The author, Adam Rogers, has kind of a Tom Wolfe vibe, which I enjoy. But you'll be amazed (or, if you've been following this stuff for awhile, not amazed) at how much bullshit there is in the soft sciences.

■ My Google LFOD alert went off for Adam Ozimek's Forbes article: Dear Homesteaders, Self-Reliance Is A Delusion.

I am a big fan of shows about doomsday preppers, homesteaders, survivalists, generally people who live off the grid. Some of my favorites are Homestead Rescue and Live Free Or Die. But there’s a central delusion in these shows that is never far from my mind when I’m watching these shows: off the grid people are not self-reliant, but instead are mooching off of the civil society, government, and safety net the rest of us contribute to.
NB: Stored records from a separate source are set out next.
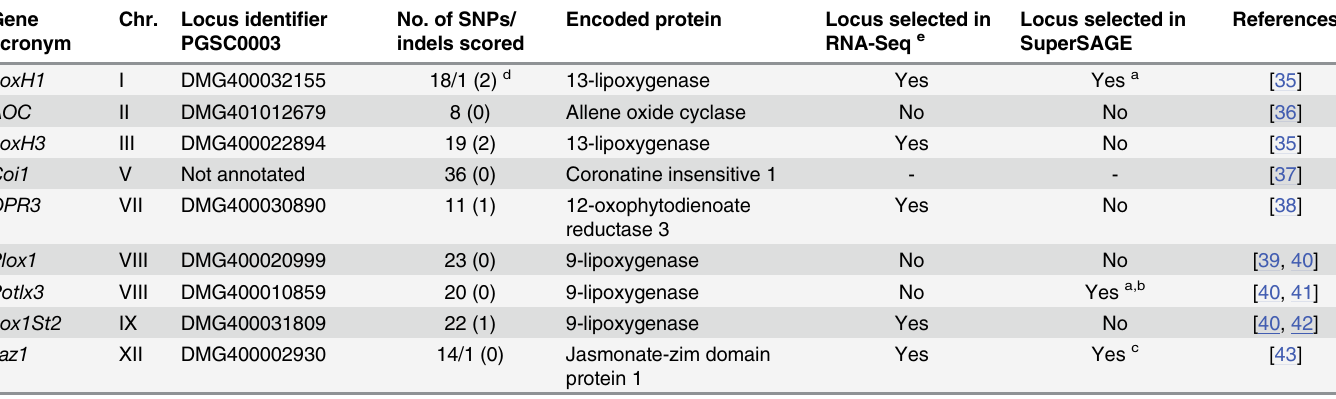
Table 1. Genes with functions in the jasmonate pathway that were tested for association with MCR, rAUDPC and PM. Gene Chr. Locus identi fi er acronym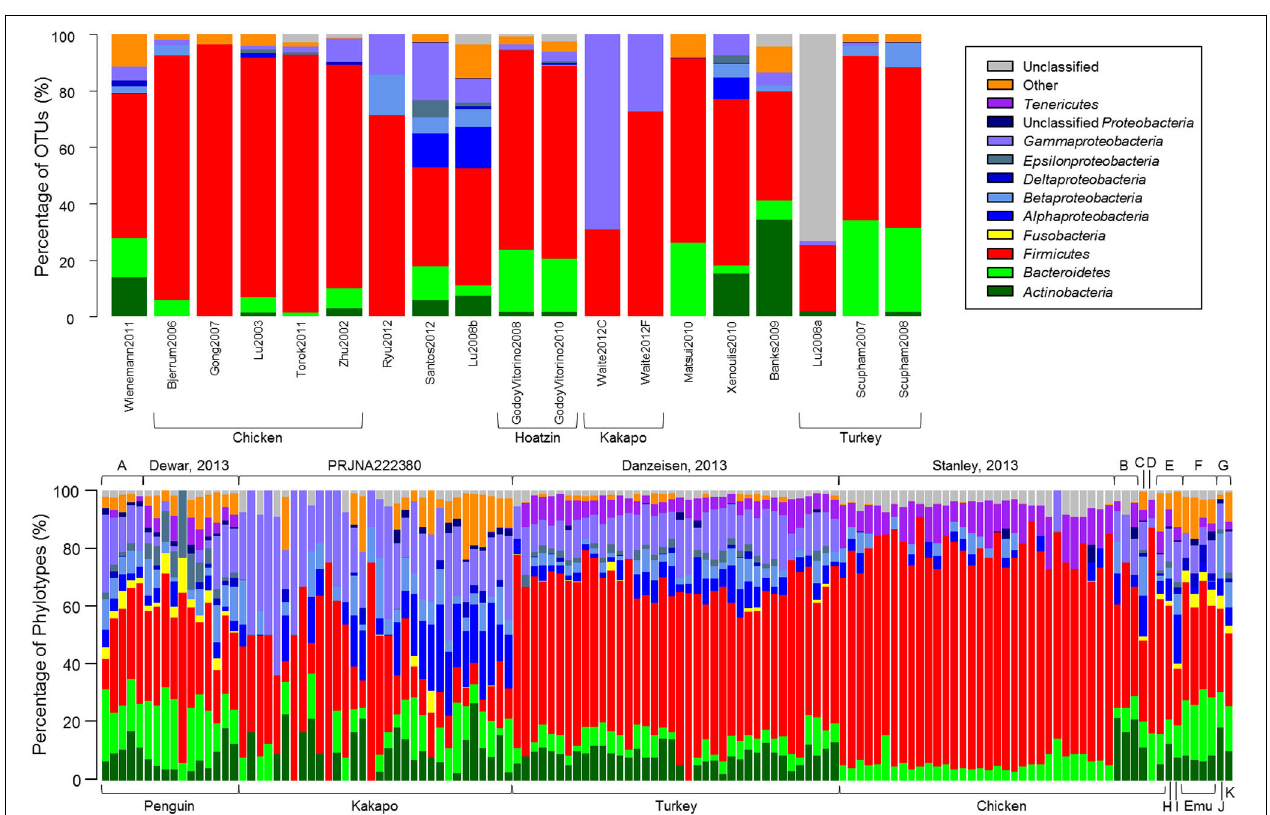
FIGURE 1 | The relative proportion of OTUs represented in each study. OTUs were constructed by calculating average-neighbor distance between aligned 16S rRNA gene sequences in mothur and classified as a cluster of sequences with ≥ 97% similarity. Taxonomic classification for each OTU was derived from a consensus taxonomic classification of each sequence assigned to the OTU. (Top) Samples from clone-library data. (Bottom)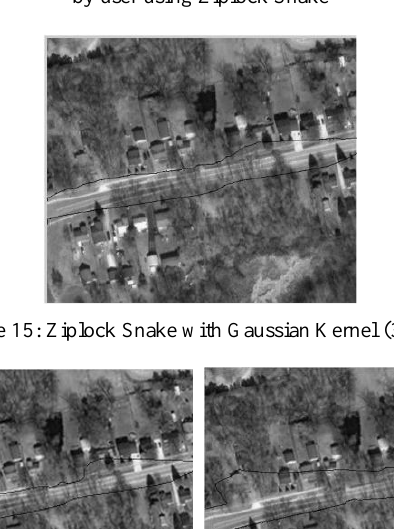
Figure 14: Detection of roads for simple image that is modified by user using Ziplock Snake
Comment: yes, "Live Free or Die" is an actual TV show, on the National Geographic Channel. Which, unlike Mr. Ozimek, I have not seen. Much of Mr. Ozimek's thesis relies on his supposition that those folks on the show would go whimpering back to modern society if they experience a medical crisis. Leaning so much on hypothetical hypocrisy is an uncharitable mistake.

But Ozimek's deeper point is: modern society's specialization and worldwide trade isn't the bug that the LFOD protagonists assume; it's a feature.

■ It is the 50th anniversery of the Doors' Light My Fire hitting number one on the charts. Mark Steyn (as usual) provides history and musical insight and a pretty good anecdote:

Invited to perform on "The Ed Sullivan Show", the Doors were instructed to eschew "Girl, we couldn't get much higher" for "Girl, we couldn't get much better", which, unlike "Girl, you're starting to perspire" or "Girl, my pants are in the dryer", doesn't even rhyme. Come the big night, on live TV, Jim Morrison forgot to sing "better" and sang the usual "higher". Ed Sullivan was so furious he refused to shake Morrison's hand: Man, you couldn't get much ruder. The producer said they'd never be booked on the Sullivan show again: Girl, we couldn't get re-hired.

Try to get through that without chuckling.